In their recent book, Overcharged: Why Americans Pay Too Much for Health Care (Cato), Silver and Hyman argue that the U.S. health system is best understood not as a means of delivering the best possible care but as a system for funneling as much money to health care providers as possible. Medicare, they note, will pay for countless expensive in-hospital tests and treatments for a dying individual but not less expensive palliative care offered in that same individual's home.
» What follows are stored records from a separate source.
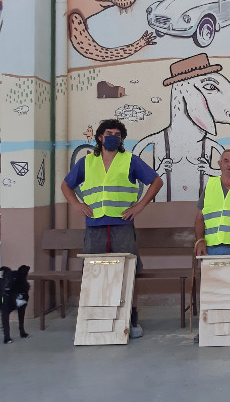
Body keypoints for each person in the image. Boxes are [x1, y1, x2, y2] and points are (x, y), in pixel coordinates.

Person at [61, 119, 163, 339]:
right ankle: (94, 318)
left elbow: (156, 182)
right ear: (99, 137)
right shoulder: (87, 162)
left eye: (117, 134)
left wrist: (140, 205)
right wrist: (77, 204)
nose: (113, 137)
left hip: (122, 226)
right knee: (93, 273)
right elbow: (66, 185)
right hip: (95, 226)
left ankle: (132, 319)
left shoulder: (130, 161)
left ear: (122, 139)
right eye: (109, 133)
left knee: (128, 272)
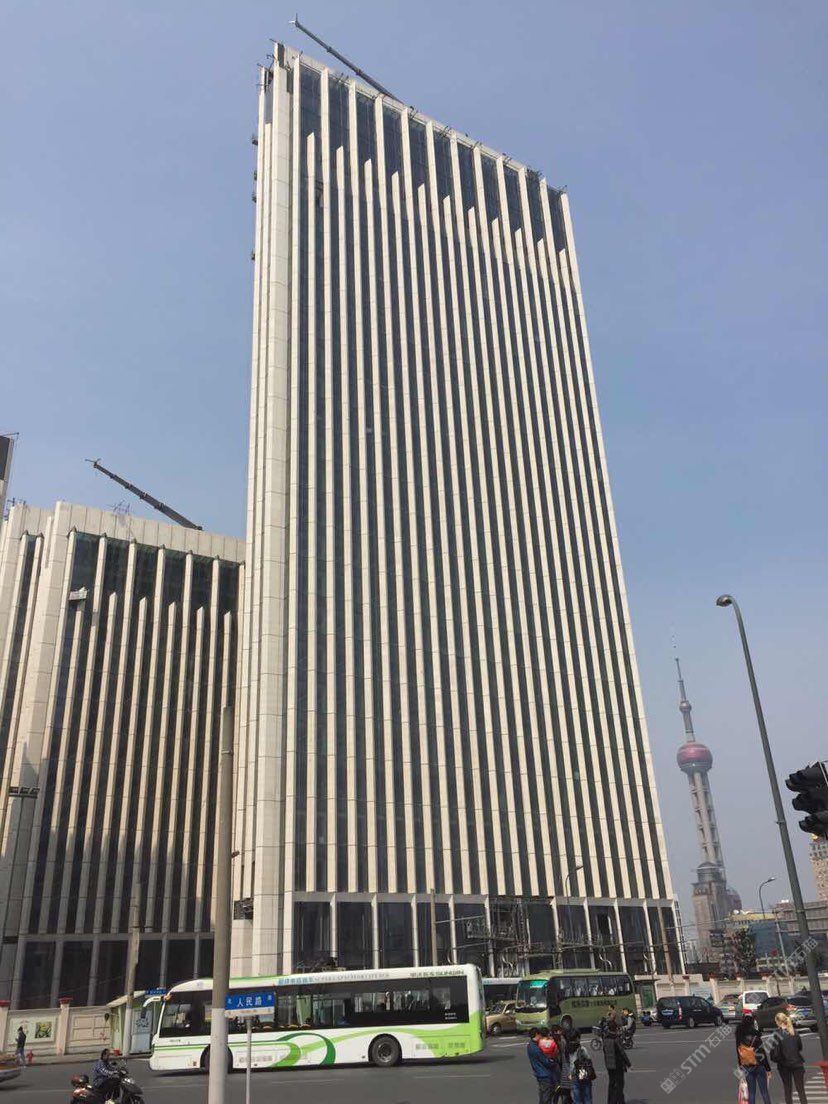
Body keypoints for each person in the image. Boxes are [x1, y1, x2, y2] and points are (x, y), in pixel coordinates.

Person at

There are few meaningful checks on doctor reimbursements under the program; fraud and waste are pursued after the fact (if at all), which means doctors can always be assured of payment. The tax carve-out for employer-sponsored insurance pushes people into more comprehensive coverage, which increases overall demand for health care services, which makes health care providers more money. The American Medical Association, a lobbying group for doctors, controls Medicare's price-fixing system. In the case of some specific maladies, hospitals don't focus on preventive services, because the payment system is designed so that it brings in more revenue to treat patients who are already sick with a disease. Until very recently, Medicare had no system for judging the quality of the care it paid for.
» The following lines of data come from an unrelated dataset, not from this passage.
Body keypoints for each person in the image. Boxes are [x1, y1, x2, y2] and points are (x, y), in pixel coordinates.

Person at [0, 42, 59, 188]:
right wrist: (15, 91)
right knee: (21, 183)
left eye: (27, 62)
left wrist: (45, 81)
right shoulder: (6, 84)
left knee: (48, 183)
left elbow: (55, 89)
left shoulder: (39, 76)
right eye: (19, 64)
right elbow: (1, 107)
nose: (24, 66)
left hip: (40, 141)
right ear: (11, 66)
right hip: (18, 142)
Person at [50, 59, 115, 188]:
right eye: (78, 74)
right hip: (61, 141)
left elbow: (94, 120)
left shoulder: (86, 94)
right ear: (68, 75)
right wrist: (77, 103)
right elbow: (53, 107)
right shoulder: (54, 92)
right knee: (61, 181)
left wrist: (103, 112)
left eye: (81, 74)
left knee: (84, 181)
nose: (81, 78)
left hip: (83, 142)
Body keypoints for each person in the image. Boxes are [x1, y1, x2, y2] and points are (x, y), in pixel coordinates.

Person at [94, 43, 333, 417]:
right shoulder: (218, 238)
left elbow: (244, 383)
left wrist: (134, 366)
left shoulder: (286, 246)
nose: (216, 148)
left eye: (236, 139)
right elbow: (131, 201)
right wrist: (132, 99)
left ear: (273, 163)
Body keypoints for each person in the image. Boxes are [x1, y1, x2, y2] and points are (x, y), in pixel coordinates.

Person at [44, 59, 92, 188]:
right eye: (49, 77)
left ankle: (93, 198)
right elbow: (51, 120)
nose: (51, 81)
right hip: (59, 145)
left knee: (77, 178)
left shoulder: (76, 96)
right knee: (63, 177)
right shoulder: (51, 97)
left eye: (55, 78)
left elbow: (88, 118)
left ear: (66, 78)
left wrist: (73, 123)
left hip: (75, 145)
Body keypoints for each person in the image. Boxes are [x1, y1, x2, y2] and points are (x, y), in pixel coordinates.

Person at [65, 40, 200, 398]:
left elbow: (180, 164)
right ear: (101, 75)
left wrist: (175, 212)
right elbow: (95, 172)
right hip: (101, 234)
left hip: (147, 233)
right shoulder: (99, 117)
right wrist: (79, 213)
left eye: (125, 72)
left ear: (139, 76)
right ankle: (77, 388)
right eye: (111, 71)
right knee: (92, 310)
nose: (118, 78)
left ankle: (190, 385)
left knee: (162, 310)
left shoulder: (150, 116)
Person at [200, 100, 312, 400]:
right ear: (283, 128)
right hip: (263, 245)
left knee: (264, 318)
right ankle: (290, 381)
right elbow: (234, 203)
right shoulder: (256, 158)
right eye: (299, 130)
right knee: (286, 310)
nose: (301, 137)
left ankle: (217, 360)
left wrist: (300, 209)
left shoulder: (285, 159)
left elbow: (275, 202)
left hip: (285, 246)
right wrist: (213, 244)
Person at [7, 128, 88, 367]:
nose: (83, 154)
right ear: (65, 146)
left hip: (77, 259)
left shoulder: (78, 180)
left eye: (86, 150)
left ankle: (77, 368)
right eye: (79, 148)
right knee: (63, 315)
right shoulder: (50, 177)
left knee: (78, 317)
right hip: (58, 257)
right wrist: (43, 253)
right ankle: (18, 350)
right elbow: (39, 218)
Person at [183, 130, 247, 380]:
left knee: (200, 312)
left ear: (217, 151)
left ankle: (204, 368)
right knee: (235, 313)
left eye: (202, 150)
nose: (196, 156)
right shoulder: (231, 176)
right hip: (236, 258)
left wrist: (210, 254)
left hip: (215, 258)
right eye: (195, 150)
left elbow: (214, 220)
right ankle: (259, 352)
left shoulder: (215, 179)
It was as if the system was designed with only one goal in mind—maximizing not health or patient satisfaction but the amount of money Americans spend on health care. The fiscally ruinous results speak for themselves.
Silver and Hyman argue that retail delivery of health care services represents the best hope for injecting true market mechanisms into the current mess. Only retail—from cosmetic surgery to Lasik—has managed to keep prices down. They note that the Surgery Center of Oklahoma, a clinic that posts prices online and focuses on patients who pay cash, charges less than $20,000 for a knee replacement; the average price paid across the country is $57,000.
Direct payment by quality-conscious consumers is an effective way of bringing down costs and total spending. Which is exactly why it will never happen at scale.
Obamacare was billed as a way of solving some of these problems, but it has largely failed to hold costs down. Its primary attempt to mitigate the distortionary effects of the tax break for employer coverage, an excise tax on high-end plans, has been delayed repeatedly under pressure from unions and other groups.
Heading into the 2020 election, Democrats have proposed multiple ways of expanding Medicare, including pushing Medicare for All, a single-payer system in which the government finances nearly all health care services in the United States. The moderate position among Democrats is either to allow more non-seniors to buy into the program or to start a "public option"—a new government-run health care plan that would operate alongside the regulated plans sold through Obamacare's exchanges.
Republicans, meanwhile, often seem in thrall to medical lobbying groups, which vehemently resist any effort to reduce total expenditures. The failed 2017 effort to "repeal and replace" Obamacare would have left much of its infrastructure, including most of its spending, in place. President Donald Trump altered his plan to renegotiate drug prices after hearing from pharmaceutical lobbyists. There may be reasonable explanations for some of these decisions, but the larger pattern is clear: Any effort to slow the growth of, much less actually reduce, health care spending dies under a combination of industry and political pressure.
The best hope for change is very bleak indeed. Medicare is racing toward a predictable fiscal crisis. The program's actuaries predict it will be insolvent in 2026, able to pay only about 89 percent of its bills. That percentage will drop below 80 percent in the coming decades.
The system as it exists today, in other words, is unsustainable. It simply can't go on like it is—and if Congress continues to do nothing, it won't.